Senin, 11 Februari 2013

Detik-detik Terindah Menjelang Wafatnya Sayyid Muhamad bin Alawy Al Maliki Al Hasani

Anak Cucu NabiKisah ini dituturkan oleh Habib Hamid bin Zaid bin Muhsin bin Salim Al-Aththas dari
Indonesia saat terakhir kali bersama Sayyid Muhammad Al-Maliki.
…. Hamid bi Zaid pernah menempuh pendidikan di Pesantren Darul Mustafa dan telah menikah
dengan adik perempuan istri Sayyid Muhammad Al-Maliki. Seminggu sebelum Ramadhan 1425 H,
Habib Hamid menerima telepon dari Sayyid Muhammad Al-Maliki di Mekah dan memintanya supaya
datang ke Mekah untuk umrah dan menemuinya.
Habib Hamid memenuhi undangan tersebut dan bersama istrinya segera mempersiapkan segala
keperluan untuk keberangkatannya. Tiket dan visa sudah diurus oleh biro perjalanan yang ditunjuk
Abuya (panggilan hormat untuk Sayyid Muhammad Al-Maliki).
“Saya hanya mengurus paspor. Seluruh biaya juga ditanggung Abuya.” Kata Habib Hamid.
Hari kedua Ramadhan, ceritanya, Sayyid Muhamad Al-Maliki kembali meneleponnya. Beliau meminta
Habib Hamid untuk segera terbang ke Mekah. “Kamu harus cepat menyelesaikan urusanmu,
segeralah terbang ke Mekah.” Kata Sayyid Muhammad Al-Maliki terkesan agak cemas. Hari keempat
Ramadhan, kembali beliau menelepon untuk memastikan Habib Hamid dan istrinya jadi berangkat.
“Ketika itu Abuya bilang agar saya langsung saja terbang ke Madinah untuk berziarah ke Makam
Rasulullah saw dan shalat di Masjid Nabawi. Sekali lagi, saat itu, beliau meminta agar secepatnya
sampai di Mekah.”
Tepat pada 5 Ramadhan 1425 H, Habib Hamid dan istri terbang menuju Madinah. Di bandar udara,
dijemput oleh salah seorang murid Sayyid Muhammad Al-Maliki dan membawanya ke hotel yang
telah disediakan. Dua hari di Madinah, kemudian terbang ke Mekah. “Saya sampai di Mekah pada
tanggal 8 Ramadhan dan langsung istirahat di hotel yang disediakan Abuya. Sorenya baru dijemput
oleh Habib Isa bin Abdul Qadir, salah satu murid beliau untuk menemui orang yang paling saya
kagumi, Sayyid Muhammad Al-Maliki Al-Hasani. Sungguh tegang dan jantung berdetak lebih keras
dari biasanya.
“Sore itu, seusai sholat Asar, Abuya menerima Habib Hamid di ruang kerjanya. “Beliau memelukku,
mengucap selamat datang dan bertanya kabar teman dan muridnya di Indonesia, seperti Habib
Abdurrahman Assegaf ( Bukit Duri ), Habib Abdullah Al-Kaf, K.H Abdullah Faqih ( Langitan ) dan
ulama lainnya. Saya jawab semua baik-baik saja. Setelah itu saya kembali ke hotel. Beliau pesan,
agar nanti berbuka puasa bersama dengannya.”
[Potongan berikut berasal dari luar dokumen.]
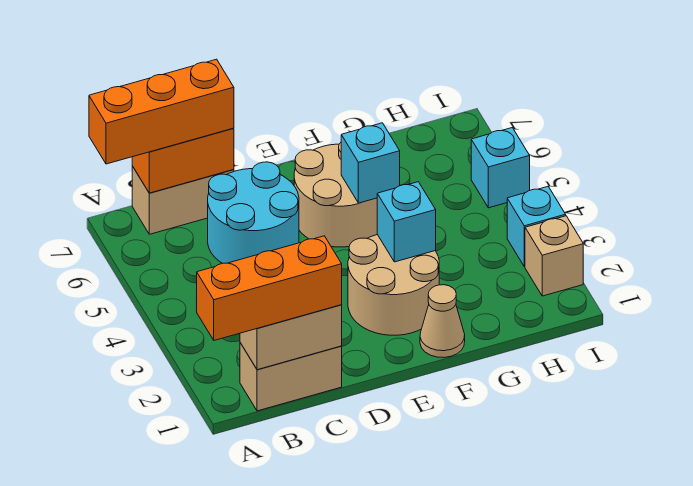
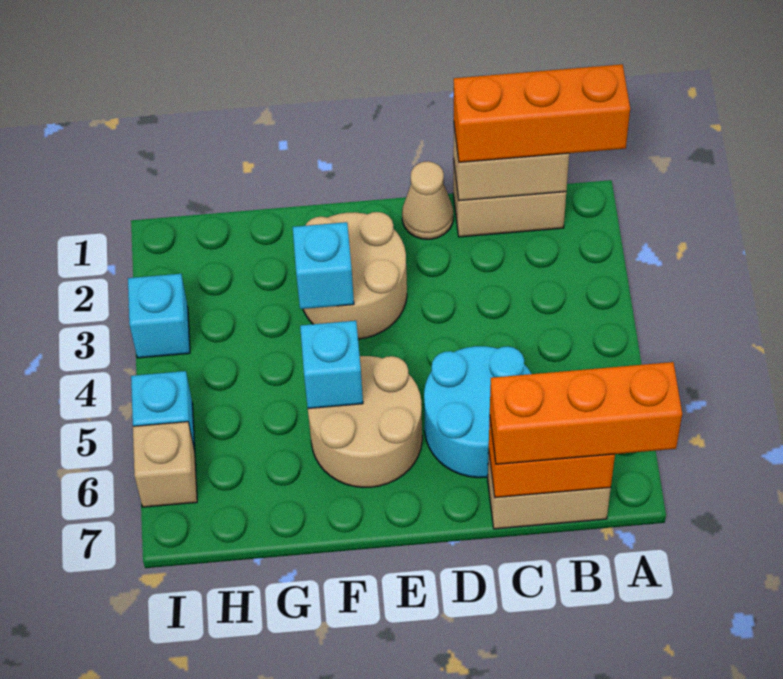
tan cone F1 level 1 -> tan cone D1 level 1
tan brick I2 level 1 -> tan brick I6 level 1

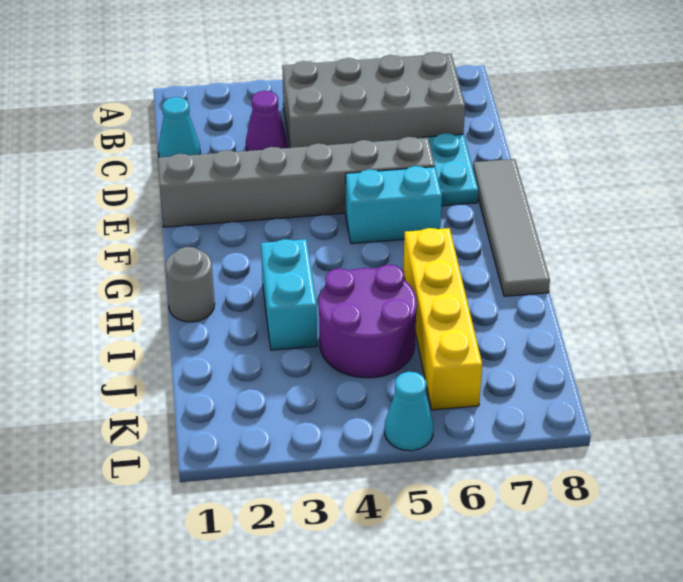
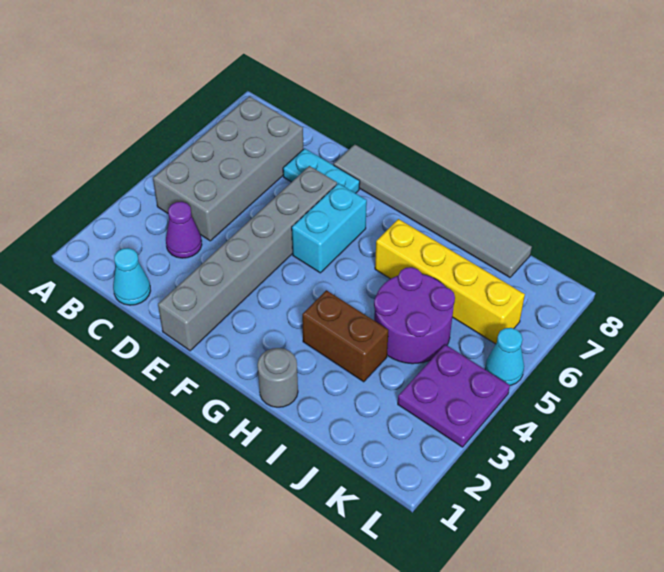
grey tile E8:H8 level 1 -> grey tile E8:J8 level 1
cyan brick H3:I3 level 1 -> brown brick H3:I3 level 1
none -> purple plate K3:L4 level 1

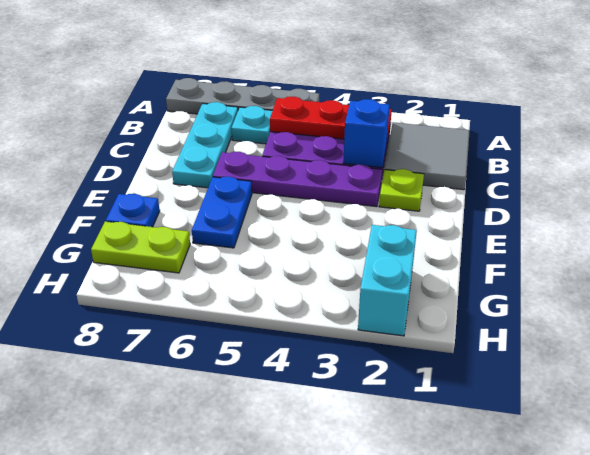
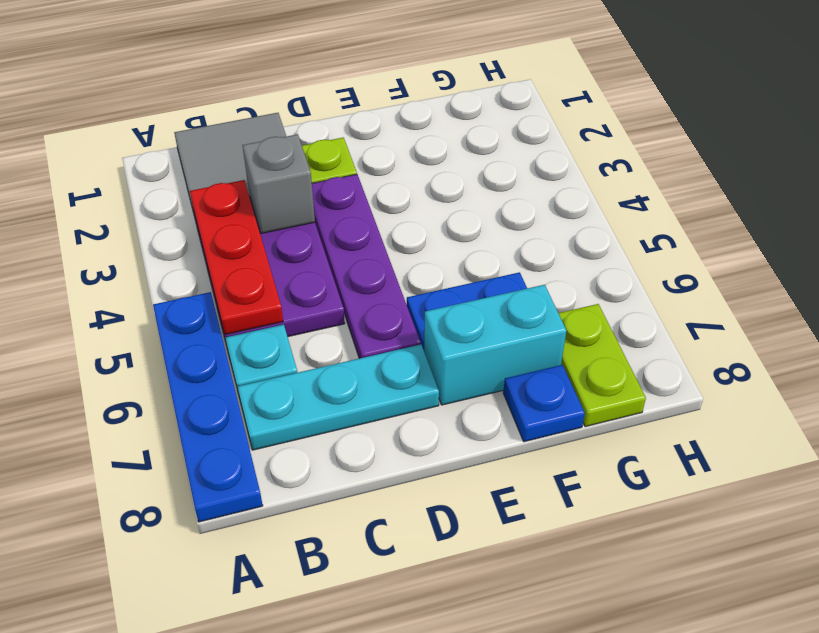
grey plate A5:A8 level 1 -> blue plate A5:A8 level 1
blue brick C3 level 2 -> grey brick C3 level 2
cyan brick G2:H2 level 1 -> cyan brick E7:F7 level 1

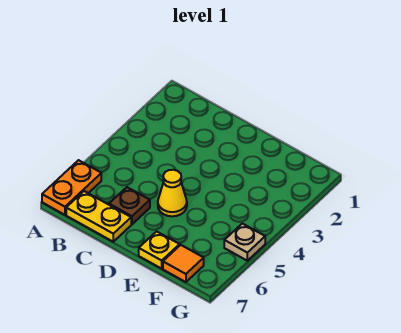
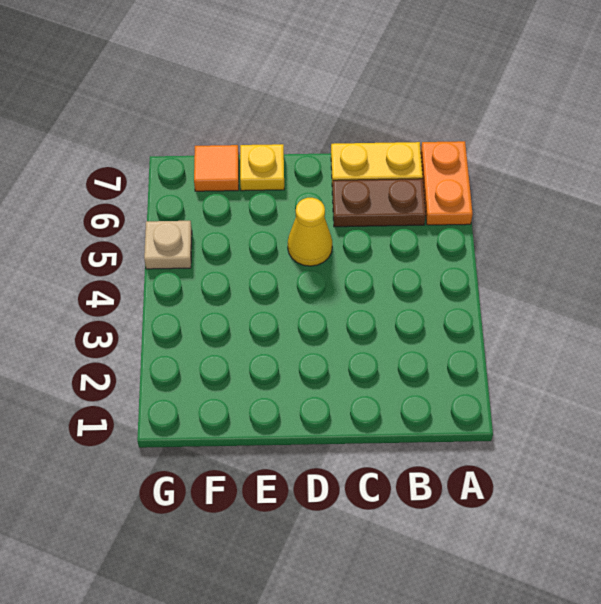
brown plate C6 level 1 -> brown plate B6:C6 level 1

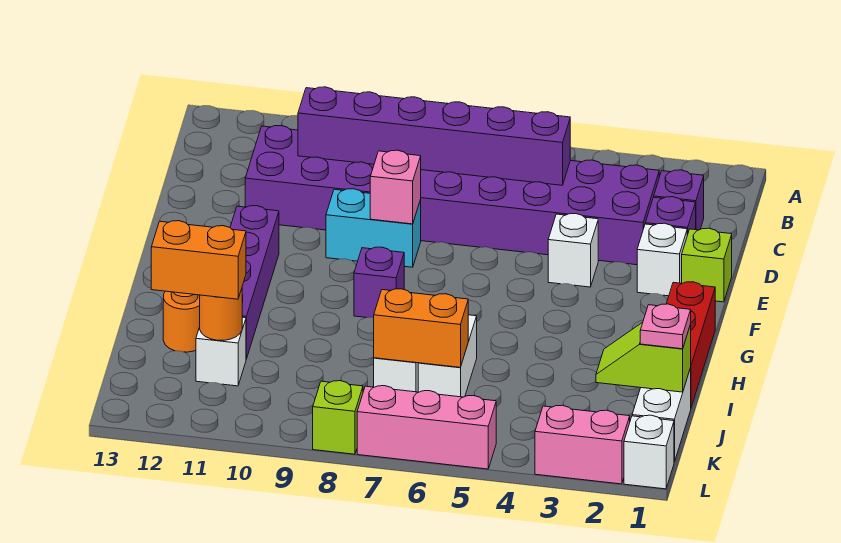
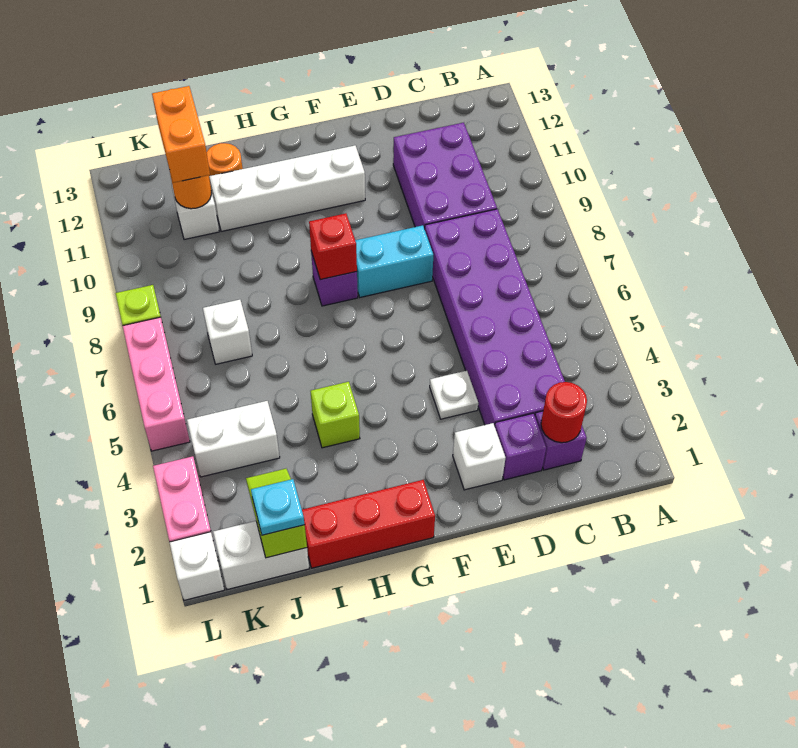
none -> red round brick C2 level 2
purple brick C5:C10 level 2 -> none
lime brick E1 level 1 -> lime brick H4 level 1
white brick E4 level 1 -> white plate E4 level 1
cyan brick E8:E9 level 1 -> cyan brick E8:F8 level 1
pink brick E8 level 2 -> none
purple brick F11:I11 level 1 -> white brick F11:I11 level 1
none -> red brick G8 level 2
white brick I6:J6 level 1 -> white brick J4:K4 level 1
pink plate J1 level 3 -> cyan plate J1 level 3
orange brick J6:J7 level 2 -> none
Ketika saat berbuka puasa hampir tiba, utusan Sayyid Muhammad Al-Maliki menjemput Habib
Hamid. “Hamid, apa yang kau bawa dari Indonesia.” Tanya Abuya tiba-tiba, saat Habib Hamid masuk
ke ruang kerjanya.
“Saya membawa dodol durian kesukaan Abuya!” jawab Habib Hamid.
Wajah Sayyid Muhammad Al-Maliki tampak gembira sekali. Beliau langsung membagikan oleh-oleh
itu kepada teman-teman dan muridnya yang ada disitu. Beliau juga langsung mencicipinya, kebetulan
saat buka puasa tiba.
“Ada titipan lagi buat saya?” tanya Abuya lagi.
“Ya, saya membawa buah mangga dan kelengkeng”
Dahi Abuya berkerut. “Kelengkeng? Buah apa itu ?” tanya beliau.
Habib Hamid menjelaskan buah kelengkeng dan meminta beliau mencobanya. “Abuya tampak suka
sekali buah itu, dan memakannya sampai menjelang shalat isya” tutur Habib Hamid.
Malam itu, tepat malam tanggal 9 Ramadhan 1425 H, Habib berkesempatan shalat isya dan tarawih
berjamaah bersama Sayyid Muhammad Al-Maliki. Saat itu ikut berjamaah beberapa ulama dari Turki,
Mesir dan beberapa negara lain. Tiba-tiba Sayyid Muhamad Al-Maliky memanggil Habib Hamid.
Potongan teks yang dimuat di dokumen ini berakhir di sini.